**PROBLEM TO WORK ON:** Copy out every line below that contains the string "values". Case counts, so only matches with the same capitalization qualify.

**DATA PROVIDED:**
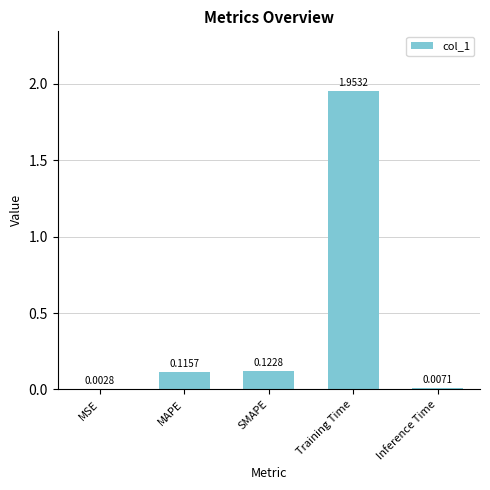

What is the sum of all values?

2.2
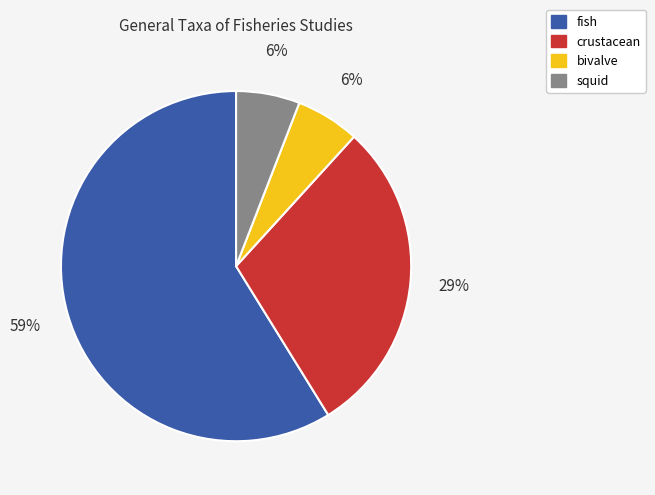

Is bivalve the majority of the pie?

No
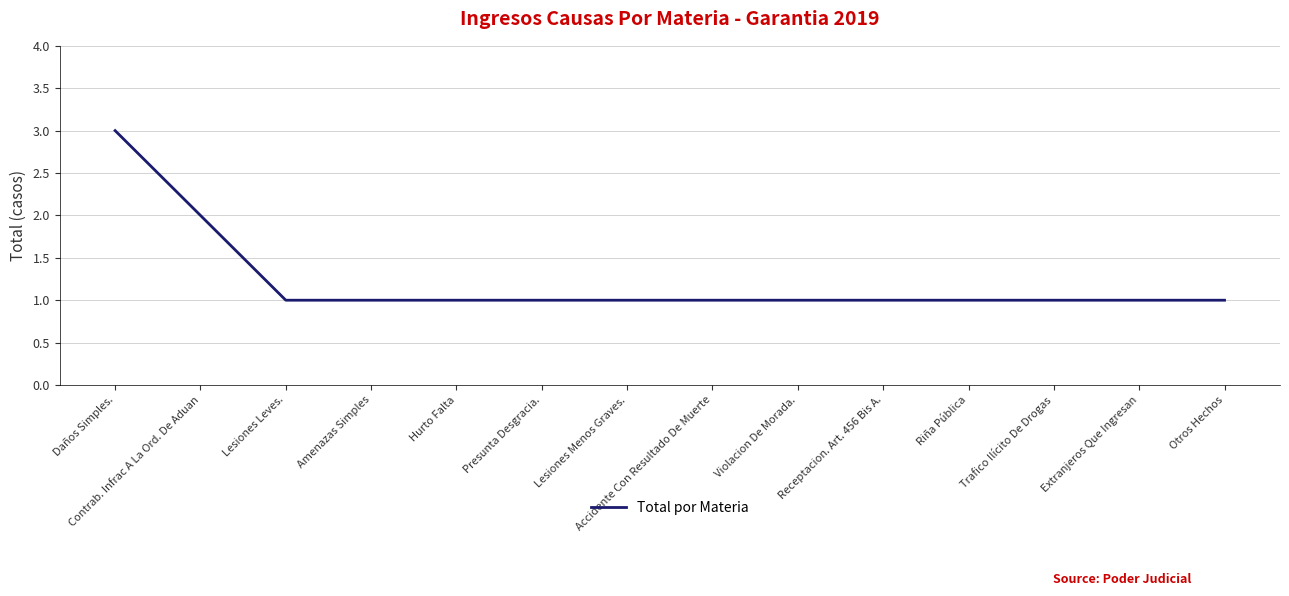

The value at Receptacion. Art. 456 Bis A. is 1. True or false?

True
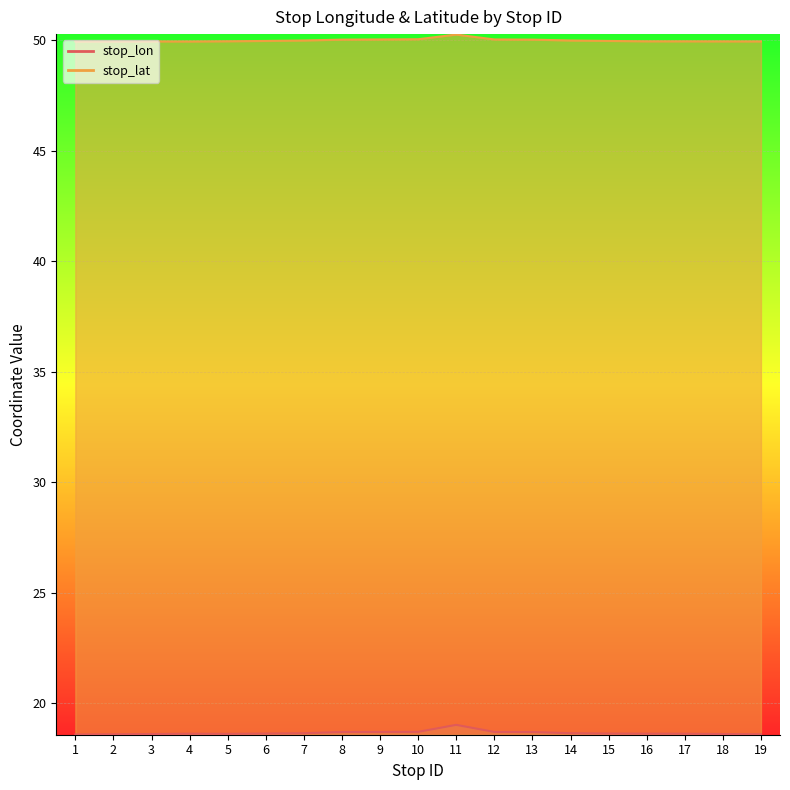

What is the difference between the stop_lon values at 7 and 1?

0.1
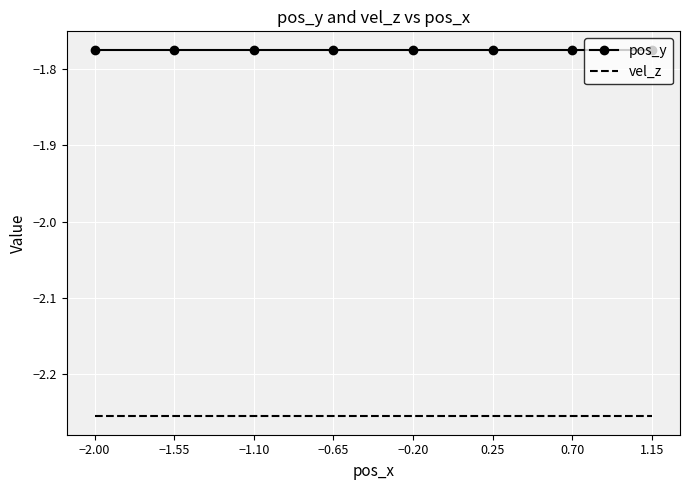

True or false: pos_y and vel_z intersect in this chart.

False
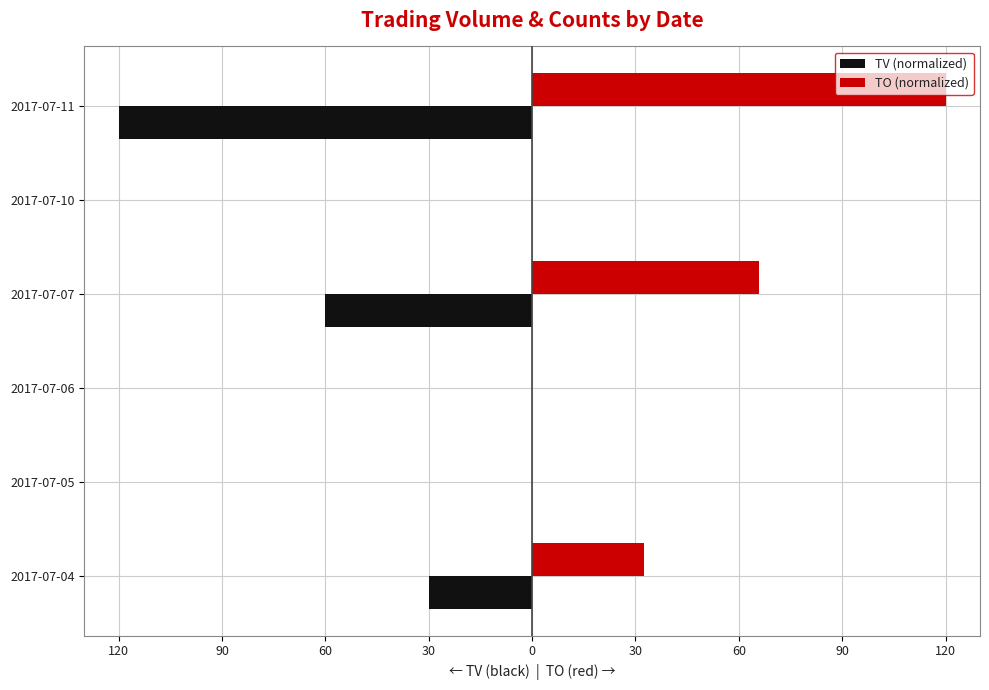

What are all the series names shown in the legend?

TV (normalized), TO (normalized)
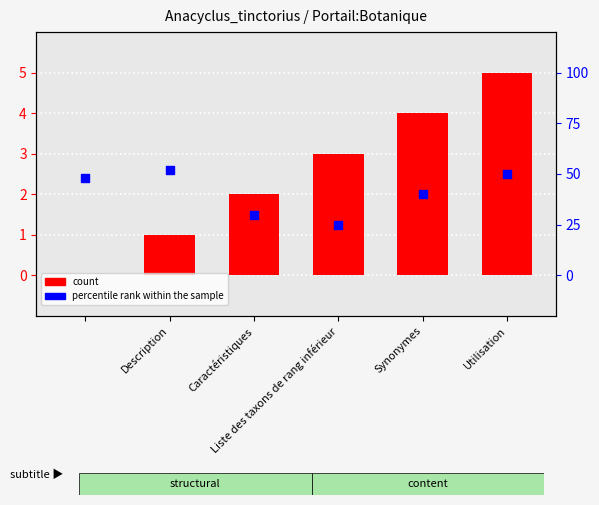

Which series has the largest Y range (max minus min)?

percentile rank within the sample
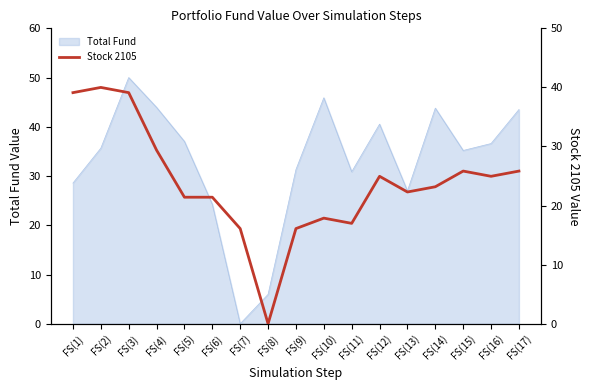

True or false: Total Fund has a value of 61.1 at FS(12).

False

**COMPLETED EXERCISE:**
What is the sum of all values?
What is the difference between the stop_lon values at 7 and 1?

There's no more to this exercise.